Sunday (Quinq[uagesima]). Well, I have been out to church, and it
is a nice bright mild day. I see that R. Knox translates agape (sorry my typewriter can’t emit Greek letters) by charity, like the Authorized] V[ersion]. I think the R[evised] V[ersion] is more accurate with “love,” according to modern usage; but the old sense of caritas and charity was, after all, just love; “God is all charity,” etc., and it seems a pity to abandon so good and lovely a word and its ancient meaning, just because the meaning has changed a little. I have just been reading that Chap[ter] in Greek, in the little Testament that is one of your most cherished gifts to me. But how many these are! Of all kinds, on all levels. I send you in return Caritas, and this air patter contrived between less agreeable works on the same typewriter.
n Always yours,
R.M.
20, Hinde House, Hinde St., W.1
29th February, 1952 †
Dear Father,
An untyped MS., not because I am ill still, but just feel a little tired, and am lounging in an armchair. I am going out and about now, and to-day a very nice spring day. And yesterday came your nice air letter written on St. Matthias Deferred1 and enclosing your cousin’s September letter, that I read with interest and return. What a life she leads! I do admire it. All that hard work during term, and in the holidays looking after a blind and deaf mother, and, in any intervals, doing research among old papers and writing books for children on music. Admirable. I see the name Castres got into the family—was that from the Lisbon Consul who was George’s godfather?

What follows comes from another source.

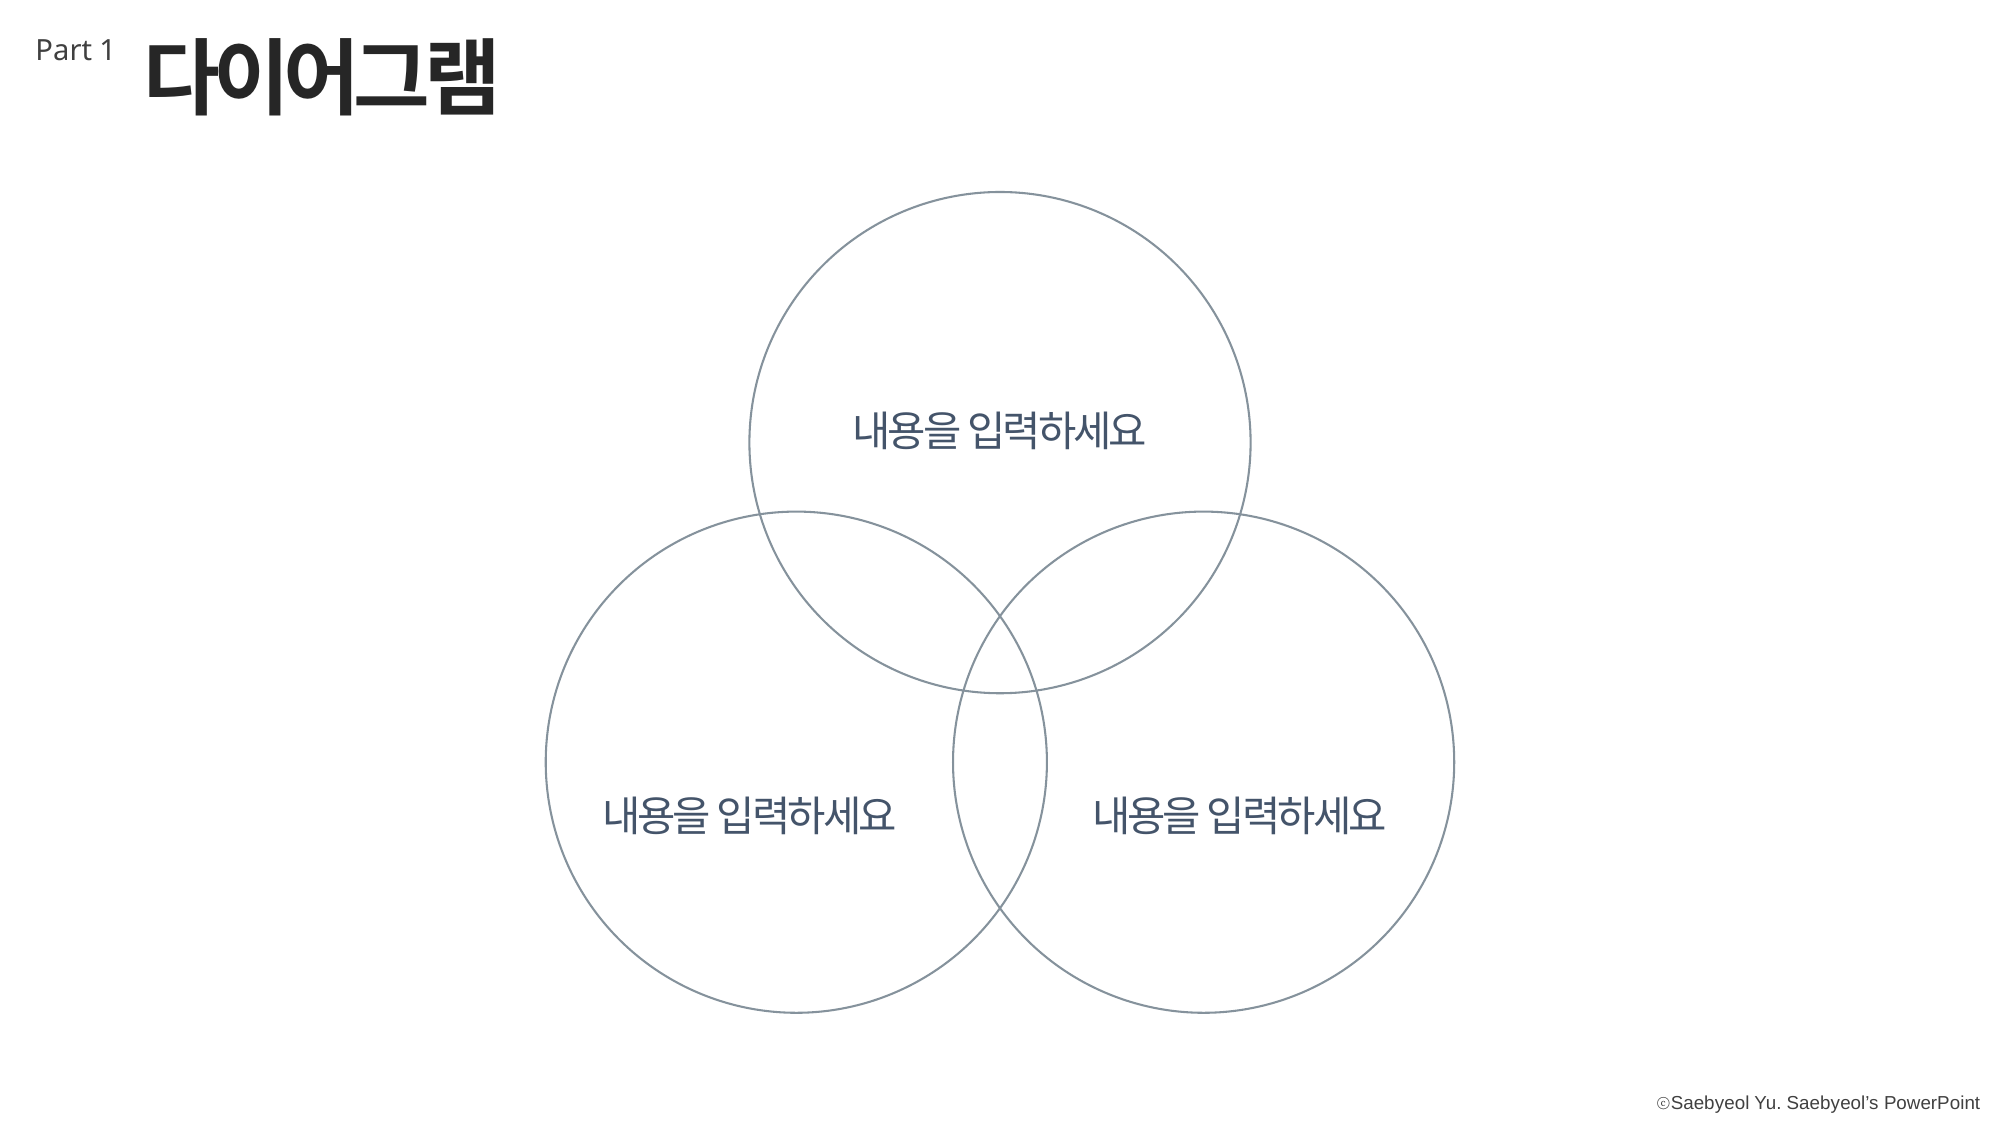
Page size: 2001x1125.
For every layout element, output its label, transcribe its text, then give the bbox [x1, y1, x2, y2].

I must see if any of our Lydia Rose/Babington letters have anything of family interest for her purpose, and will look at them before we meet (I think in April sometime, she said).
Thank you also for letter of 21st, which crossed mine of 19th—both of us congratulating ourselves on the 4th cousinship, which I do like to have. Yes, dear Cousin Hamilton; but, though I do feel consanguine, and am proud to, I could never (as I said before) call you anything but “Father.” Should further research disclose that you are my brother, I should still call you this. I am glad you like it too. I must ask the Conybeares if they ever heard of the two Yaxham and Welborne cousins, through our grandmother; they might remember her mentioning them; she was great on relations and keeping in touch— much better than anyone in the family since her. But what fun all this is, don’t you think?